Diving headlong into the first issue of Ciao for the year, we happen to coincide with Australia Day. For some, this day represents proud patriotism and for others a sense of sadness for the original owners of this land.
Rather than getting distracted by the temporary tattoos and beachside snagfests, perhaps we should think about our own tribe and the sense of pride we feel for belonging to it. Sharing a meal with your people is a wonderful way to share a sense of belonging to each other, as well as pass on a story or two. Over the years, I’ve bared witness to loud, giant gatherings of friends, neighbours and their incredible families, some related by blood and other by choice.

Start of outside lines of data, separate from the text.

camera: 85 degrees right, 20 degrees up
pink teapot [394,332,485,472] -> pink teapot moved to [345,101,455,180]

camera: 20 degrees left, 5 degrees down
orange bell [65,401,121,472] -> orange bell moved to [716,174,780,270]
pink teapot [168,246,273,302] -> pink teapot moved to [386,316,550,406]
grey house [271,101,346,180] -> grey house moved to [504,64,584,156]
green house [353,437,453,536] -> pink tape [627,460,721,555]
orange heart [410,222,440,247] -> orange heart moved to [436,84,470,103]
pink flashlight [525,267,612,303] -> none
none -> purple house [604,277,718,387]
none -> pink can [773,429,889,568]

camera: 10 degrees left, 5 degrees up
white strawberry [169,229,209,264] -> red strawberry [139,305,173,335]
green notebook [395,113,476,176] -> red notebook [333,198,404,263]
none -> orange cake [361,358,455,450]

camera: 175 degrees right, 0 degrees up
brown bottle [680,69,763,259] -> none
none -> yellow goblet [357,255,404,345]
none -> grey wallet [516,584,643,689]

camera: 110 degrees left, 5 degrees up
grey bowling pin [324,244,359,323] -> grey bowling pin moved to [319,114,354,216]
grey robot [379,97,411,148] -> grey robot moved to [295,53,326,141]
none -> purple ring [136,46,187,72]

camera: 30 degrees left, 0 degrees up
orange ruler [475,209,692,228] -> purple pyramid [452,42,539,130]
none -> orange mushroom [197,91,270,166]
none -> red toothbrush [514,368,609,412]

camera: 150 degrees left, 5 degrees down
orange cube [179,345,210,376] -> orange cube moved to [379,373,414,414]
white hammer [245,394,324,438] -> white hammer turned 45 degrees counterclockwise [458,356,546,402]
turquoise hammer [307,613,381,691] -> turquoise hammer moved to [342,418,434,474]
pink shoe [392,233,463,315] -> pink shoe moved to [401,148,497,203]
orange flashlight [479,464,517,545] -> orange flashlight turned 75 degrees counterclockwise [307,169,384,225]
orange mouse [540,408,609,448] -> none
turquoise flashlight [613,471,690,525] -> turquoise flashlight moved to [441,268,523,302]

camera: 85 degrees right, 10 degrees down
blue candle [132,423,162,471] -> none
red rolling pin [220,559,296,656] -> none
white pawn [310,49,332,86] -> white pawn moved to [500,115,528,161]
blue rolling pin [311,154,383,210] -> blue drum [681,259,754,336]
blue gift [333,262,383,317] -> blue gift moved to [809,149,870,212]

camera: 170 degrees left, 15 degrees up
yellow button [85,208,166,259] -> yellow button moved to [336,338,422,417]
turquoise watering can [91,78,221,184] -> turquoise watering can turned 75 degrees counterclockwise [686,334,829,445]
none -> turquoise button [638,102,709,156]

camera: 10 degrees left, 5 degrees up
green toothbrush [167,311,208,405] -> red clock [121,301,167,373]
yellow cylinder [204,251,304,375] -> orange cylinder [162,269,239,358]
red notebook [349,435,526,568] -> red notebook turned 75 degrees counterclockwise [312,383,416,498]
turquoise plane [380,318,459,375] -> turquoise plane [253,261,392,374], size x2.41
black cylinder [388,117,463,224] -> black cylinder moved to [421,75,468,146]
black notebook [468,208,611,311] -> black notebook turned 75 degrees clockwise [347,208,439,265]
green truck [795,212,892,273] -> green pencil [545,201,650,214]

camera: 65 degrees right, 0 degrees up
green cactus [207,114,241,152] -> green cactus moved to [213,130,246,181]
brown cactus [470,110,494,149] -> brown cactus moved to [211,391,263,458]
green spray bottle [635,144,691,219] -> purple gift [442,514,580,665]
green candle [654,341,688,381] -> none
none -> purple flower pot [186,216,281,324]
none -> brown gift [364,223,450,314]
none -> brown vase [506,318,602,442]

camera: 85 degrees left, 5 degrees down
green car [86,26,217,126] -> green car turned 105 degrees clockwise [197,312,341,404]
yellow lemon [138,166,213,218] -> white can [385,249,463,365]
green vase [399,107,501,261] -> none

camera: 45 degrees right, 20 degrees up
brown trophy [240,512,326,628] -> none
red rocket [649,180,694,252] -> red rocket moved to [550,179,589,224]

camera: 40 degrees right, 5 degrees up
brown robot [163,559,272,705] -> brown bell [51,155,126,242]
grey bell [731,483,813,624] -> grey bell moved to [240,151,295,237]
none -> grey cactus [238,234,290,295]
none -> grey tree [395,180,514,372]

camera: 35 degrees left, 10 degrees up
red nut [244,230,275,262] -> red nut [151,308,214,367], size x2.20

My Syrian sisters Sharon and Carol Salloum, owners of Darlinghurst’s Almond Bar, regularly host amazing family backyard barbecue stylings in Granville, full of thumping Arabic pop, the air thick with the smoke of grilling skewers of chicken as well as lamb koftes, on the barbecue as well as more dips than there is bread in the world to mop it up.
Growing up, my neighbours, the Poulos family, invited my family to every birth, holiday and celebration to partake in whole-roasted spit roasted lamb, toothsome and rich with rosemary and garlic, working it off with furious circle dancing, followed by flaky, golden triangles of baklava to sweeten the celebration.
Heirloom recipes, especially the ones that aren’t written anywhere and just need to be known in the head – and the heart – are the connection we have to our past generations and the lives they led. We almost all have a favourite dish our mother, father, or perhaps a grandparent made for us in our youth that brings us back there every time we smell it being made, or taste it again after a long time.
Mine happens to be Hainanese chicken rice, with it’s rich, flavoursome rice, tender chicken and gingery shallot relish, a dish passed down by my Singaporean mother from hers. It remains the dish I crave the most when times are tough.
So this Australia Day, might I suggest that instead of simply throwing another snag on the barbecue, that you perhaps consider using it as a reason to celebrate your tribe through cooking together the food that connects you, and perhaps passing on a food tradition or two to the next generation.